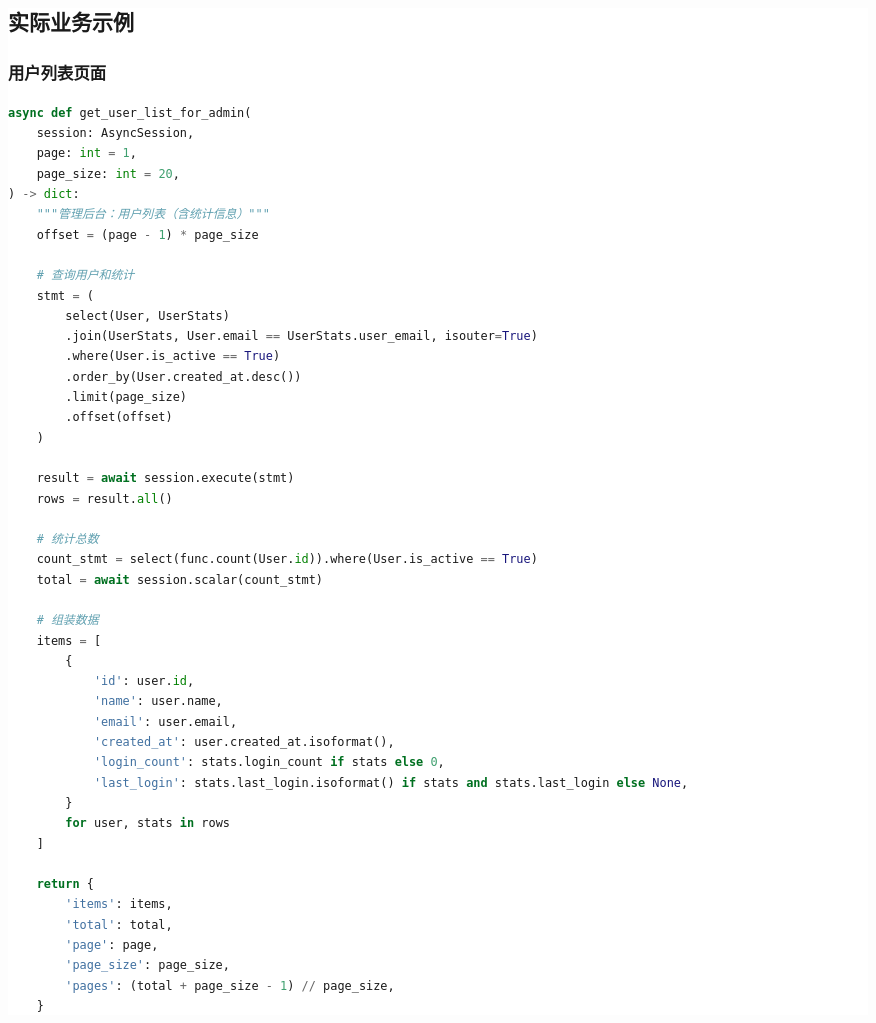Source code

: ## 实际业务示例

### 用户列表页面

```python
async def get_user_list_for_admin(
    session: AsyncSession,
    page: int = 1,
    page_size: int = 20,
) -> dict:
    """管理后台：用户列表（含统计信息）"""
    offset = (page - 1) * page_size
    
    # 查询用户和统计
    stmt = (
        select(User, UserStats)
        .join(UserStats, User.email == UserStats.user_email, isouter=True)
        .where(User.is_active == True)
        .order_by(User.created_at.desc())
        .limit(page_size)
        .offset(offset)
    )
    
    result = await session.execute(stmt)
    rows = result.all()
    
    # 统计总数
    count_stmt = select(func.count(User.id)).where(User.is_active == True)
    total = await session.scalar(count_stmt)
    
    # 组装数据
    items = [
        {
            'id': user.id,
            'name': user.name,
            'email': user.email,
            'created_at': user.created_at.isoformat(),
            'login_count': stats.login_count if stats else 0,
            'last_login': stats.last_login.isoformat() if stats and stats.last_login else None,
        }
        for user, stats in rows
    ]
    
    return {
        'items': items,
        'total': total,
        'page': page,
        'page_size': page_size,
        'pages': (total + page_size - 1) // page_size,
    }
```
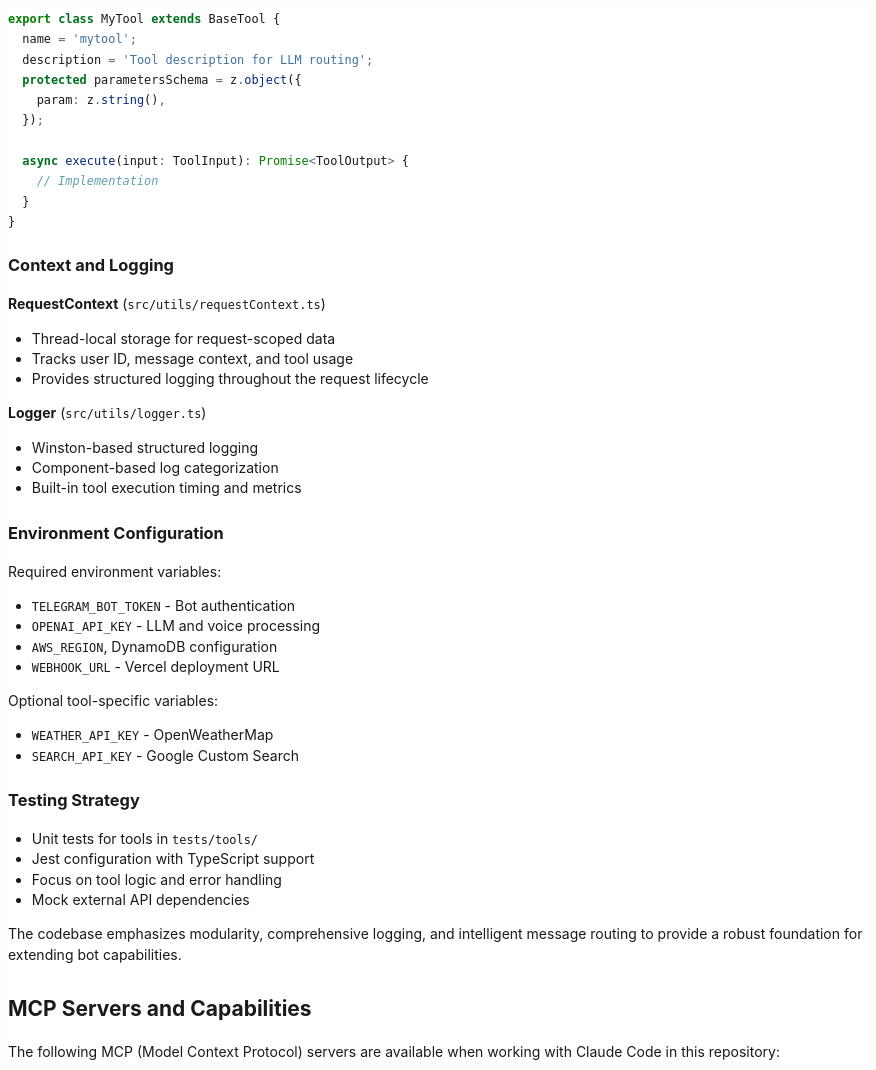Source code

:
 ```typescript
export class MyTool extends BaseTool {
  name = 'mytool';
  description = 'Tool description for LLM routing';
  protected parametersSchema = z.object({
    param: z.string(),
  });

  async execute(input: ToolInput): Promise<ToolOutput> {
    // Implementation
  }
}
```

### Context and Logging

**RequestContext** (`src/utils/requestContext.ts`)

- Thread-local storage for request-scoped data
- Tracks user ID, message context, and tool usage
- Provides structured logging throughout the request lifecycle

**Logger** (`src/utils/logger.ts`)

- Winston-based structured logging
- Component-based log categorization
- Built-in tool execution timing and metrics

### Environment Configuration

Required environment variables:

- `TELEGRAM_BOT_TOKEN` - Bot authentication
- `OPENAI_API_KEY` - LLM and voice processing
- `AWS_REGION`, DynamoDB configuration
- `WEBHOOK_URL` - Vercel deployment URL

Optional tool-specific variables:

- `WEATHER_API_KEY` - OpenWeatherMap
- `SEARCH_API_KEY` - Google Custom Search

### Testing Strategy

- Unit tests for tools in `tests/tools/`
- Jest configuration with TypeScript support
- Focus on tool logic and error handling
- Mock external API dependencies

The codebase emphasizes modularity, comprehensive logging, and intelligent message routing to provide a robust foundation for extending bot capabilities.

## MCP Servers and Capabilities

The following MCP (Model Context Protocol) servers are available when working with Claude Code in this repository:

...

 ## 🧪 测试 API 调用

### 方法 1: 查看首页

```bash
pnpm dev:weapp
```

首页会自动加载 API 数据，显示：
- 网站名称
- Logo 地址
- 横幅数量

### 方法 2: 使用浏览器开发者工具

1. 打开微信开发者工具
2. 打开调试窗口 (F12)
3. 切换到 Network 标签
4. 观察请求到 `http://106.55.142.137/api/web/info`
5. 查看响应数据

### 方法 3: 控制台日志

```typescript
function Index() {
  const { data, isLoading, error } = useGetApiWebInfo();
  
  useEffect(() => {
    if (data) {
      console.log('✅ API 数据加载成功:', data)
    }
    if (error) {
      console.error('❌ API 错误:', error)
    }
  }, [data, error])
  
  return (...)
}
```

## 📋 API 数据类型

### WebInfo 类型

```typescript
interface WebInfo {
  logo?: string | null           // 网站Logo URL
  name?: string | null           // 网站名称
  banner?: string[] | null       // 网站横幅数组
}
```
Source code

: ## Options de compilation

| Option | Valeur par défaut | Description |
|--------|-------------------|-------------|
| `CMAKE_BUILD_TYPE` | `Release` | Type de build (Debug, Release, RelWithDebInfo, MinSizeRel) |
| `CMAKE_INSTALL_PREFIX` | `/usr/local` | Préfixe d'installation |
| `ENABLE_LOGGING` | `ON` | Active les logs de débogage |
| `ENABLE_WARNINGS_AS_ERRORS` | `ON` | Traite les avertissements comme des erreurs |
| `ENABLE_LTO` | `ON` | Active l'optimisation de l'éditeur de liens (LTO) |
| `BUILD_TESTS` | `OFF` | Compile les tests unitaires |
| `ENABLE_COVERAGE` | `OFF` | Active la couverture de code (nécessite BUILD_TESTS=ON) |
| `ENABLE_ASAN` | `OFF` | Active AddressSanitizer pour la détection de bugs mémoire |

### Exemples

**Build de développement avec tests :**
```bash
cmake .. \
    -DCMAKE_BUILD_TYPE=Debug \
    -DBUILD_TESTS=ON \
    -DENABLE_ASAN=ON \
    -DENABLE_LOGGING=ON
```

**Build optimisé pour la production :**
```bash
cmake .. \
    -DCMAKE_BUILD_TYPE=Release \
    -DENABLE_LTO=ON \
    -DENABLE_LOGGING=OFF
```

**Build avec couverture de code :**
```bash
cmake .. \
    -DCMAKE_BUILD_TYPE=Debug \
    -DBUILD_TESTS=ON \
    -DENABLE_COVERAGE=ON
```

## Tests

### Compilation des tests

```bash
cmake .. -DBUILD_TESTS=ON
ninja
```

---

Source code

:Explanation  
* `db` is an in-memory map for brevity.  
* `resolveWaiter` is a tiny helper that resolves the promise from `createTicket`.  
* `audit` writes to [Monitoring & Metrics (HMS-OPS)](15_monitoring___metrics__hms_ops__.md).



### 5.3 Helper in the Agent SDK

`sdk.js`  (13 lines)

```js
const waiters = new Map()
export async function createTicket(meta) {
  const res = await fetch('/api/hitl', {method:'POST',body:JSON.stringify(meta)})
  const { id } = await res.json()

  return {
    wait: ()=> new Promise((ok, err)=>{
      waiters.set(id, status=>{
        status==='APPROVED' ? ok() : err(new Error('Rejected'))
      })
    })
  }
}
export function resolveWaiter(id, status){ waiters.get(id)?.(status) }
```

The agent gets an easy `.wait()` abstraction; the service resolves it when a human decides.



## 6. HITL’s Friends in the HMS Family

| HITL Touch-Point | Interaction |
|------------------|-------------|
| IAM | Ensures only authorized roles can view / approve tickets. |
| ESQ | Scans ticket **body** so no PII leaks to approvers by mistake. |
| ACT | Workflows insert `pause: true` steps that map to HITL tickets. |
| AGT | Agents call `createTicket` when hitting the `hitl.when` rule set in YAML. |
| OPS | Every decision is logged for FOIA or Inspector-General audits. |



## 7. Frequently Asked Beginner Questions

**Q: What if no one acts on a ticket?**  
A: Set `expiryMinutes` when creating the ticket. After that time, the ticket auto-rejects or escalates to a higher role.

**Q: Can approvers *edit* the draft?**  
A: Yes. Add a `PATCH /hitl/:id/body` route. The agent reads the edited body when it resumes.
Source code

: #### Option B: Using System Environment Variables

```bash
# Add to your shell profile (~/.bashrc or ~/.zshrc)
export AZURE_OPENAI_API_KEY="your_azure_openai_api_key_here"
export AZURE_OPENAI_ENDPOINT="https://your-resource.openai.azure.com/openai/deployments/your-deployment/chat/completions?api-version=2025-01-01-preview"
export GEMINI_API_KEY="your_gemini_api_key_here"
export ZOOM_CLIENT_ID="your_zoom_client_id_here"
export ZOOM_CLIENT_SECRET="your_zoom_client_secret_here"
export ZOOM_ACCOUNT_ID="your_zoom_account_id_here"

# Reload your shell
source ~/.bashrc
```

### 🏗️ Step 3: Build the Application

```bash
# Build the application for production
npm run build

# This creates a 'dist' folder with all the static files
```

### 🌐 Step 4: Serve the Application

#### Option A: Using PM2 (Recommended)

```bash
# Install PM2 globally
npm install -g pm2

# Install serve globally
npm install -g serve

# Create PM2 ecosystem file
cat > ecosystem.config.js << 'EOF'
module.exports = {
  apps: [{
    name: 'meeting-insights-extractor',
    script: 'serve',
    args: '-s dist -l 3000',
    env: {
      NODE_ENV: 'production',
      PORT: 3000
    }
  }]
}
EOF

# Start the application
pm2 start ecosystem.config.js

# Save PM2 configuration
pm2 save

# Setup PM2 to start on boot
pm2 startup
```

* [WHAT YOU WILL DO]
Count how many lines in the data contain the word "offset", giving the number without comment.

* [SOLUTION TO THIS EXERCISE]
2